Yamaha Returns to the Dark Side with its $13,999 MSRP 2022 MT-10.
Perhaps one of the more genius motorcycle marketing campaigns of the past 20 years has been Yamaha’s Dark Side of Japan series, one that tapped into the dimly lit alleyways of Tokyo’s underground and revealed itself in a series of new motorcycles that have quite literally taken the industry by the balls. I’ve lost count of the number of MT-07 and MT-09 Yamahas I’ve seen over the proceeding decade (geez, it’s been that long already?), but I can count on two hands the number of MT-10 naked bikes I’ve seen since it came out, branded then as the FZ-10, back in 2016.
That’s an absolute tragedy because the FZ (renamed in 2018 to the MT) is one of motorcycling’s best-kept secrets, a machine for the rider who doesn’t need to spend untold amounts of cash and doesn’t get swept up in the horsepower war that’s swallowed up the hyper-naked class like me at In-N-Out on Sunday afternoon.
When Yamaha released the MT-10 in 2016, they did the mic drop and walked away for a whole six years. They had fair reason to. They’d nailed the first one, saw no need to improve it over the next half-decade, and so… they did nothing else with it.
Meanwhile, the Euros were firing new naked bikes like they were throwing ones in the club. BMW released a revamped S 1000 R, Aprilia bought a new Tuono V4, KTM upped their game with a new Super Duke, and Ducati bought out the bazooka and blew them all into 1989 with the Streetfighter V4 range.
Even Yamaha’s Japanese compatriots got in the act. Honda bought out a new CB1000R, and Kawasaki supercharged their naked and bought out the ZH2. Hell, even Suzuki — that’s right, Suzuki — managed to bring out something new (kinda) in the GSX-S1000.
It was time to do something, so this year, Yamaha unveiled a revamped MT-10 and later this year we’ll ride the similarly-reworked MT-10 SP with electronic gold springers from Sweden.
Let’s start with what hasn’t changed $13,999 MSRP MT-10: most of the bike. Hear me out, that’s not a bad thing. Remember the mic drop?
Yamaha didn’t need to revamp the motor, chassis or suspension per se, so they spent most of their development attention on the electronics and bodywork, creating slimmer, smoother lines for the headlight surround, new intakes, a redesigned, 10mm taller seat unit, slimmer tank, revised ergonomics with a new bar and peg position, and a new passenger seat.
The crossplane crank motor swiped from the R1S (remember that “detuned” R1 from a few years ago?) remains, so steel for the conrods and valves as opposed to titanium like on the R1. It does, however, get a silky smooth new quick shifter for clutchless up and downshifts, and this section is where most of the changes have been wrought.
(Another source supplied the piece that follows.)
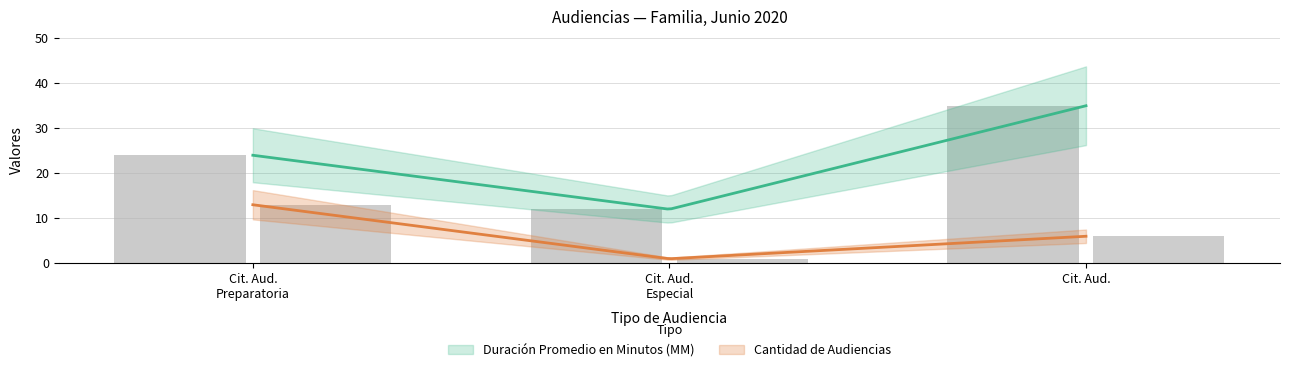

List the series in order of their overall mean, lowest first.

Cantidad de Audiencias, Duración Promedio en Minutos (MM)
The new 2022 Yamaha MT-10 gets the full house of electronics you’d expect on any modern superbike. You get four different power modes, level one being the most direct and level four for low grip/rain riding, four preset ECU modes (A-D), all with their own Traction, Slide, Wheelie, Engine Brake, and Brake Control values that are preset from the factory. But the cool part is you can change any mode, be it A, B, C or D to hold whatever values you want, giving you near infinite control over your ride. There’s also cruise control. That’s cool, too.
This is all due to the arrival of the six-axis IMU, again, from the R1, a fact that also allows the fitment of Cornering ABS.
The result is possibly the best value motorcycle on the market today if you’re after a big bore naked bike. The R1-derived motor is never in doubt as there’s performance at nearly every rev range above 3000 rpm (below that number, the motor feels a little soft), and the slightly stiffly-sprung suspension makes for a motorcycle that loves to get up into the mountains and get twisty.
The brakes are not fantastic as the master cylinder feels a little dated, but, then again, it is only $13,999. An aftermarket master cylinder will fix this problem, easy, and then you’ll be able to brake like Dovi on your next ride with your buddies.
The spread of performance is eye-opening with the MT. Those four modes give the bike four different personalities and I’ll admit to spending almost all the time in B mode unless I was pulling wheelies for the hell of it. A mode hits hard, too hard for my sedate traffic riding, and B mode felt a nice compromise. No need to go breaking lap records on the road, kids…
At this price, the 2022 Yamaha MT-10 already holds a chance of taking Bike of The Year honors. Yes, it lacks a little of the classic allure some of the Euros hold, but it is so much more affordable to own and run it more than makes up for it. And the sound of a crossplane crank Yamaha on the pipe is worth the admission ticket alone.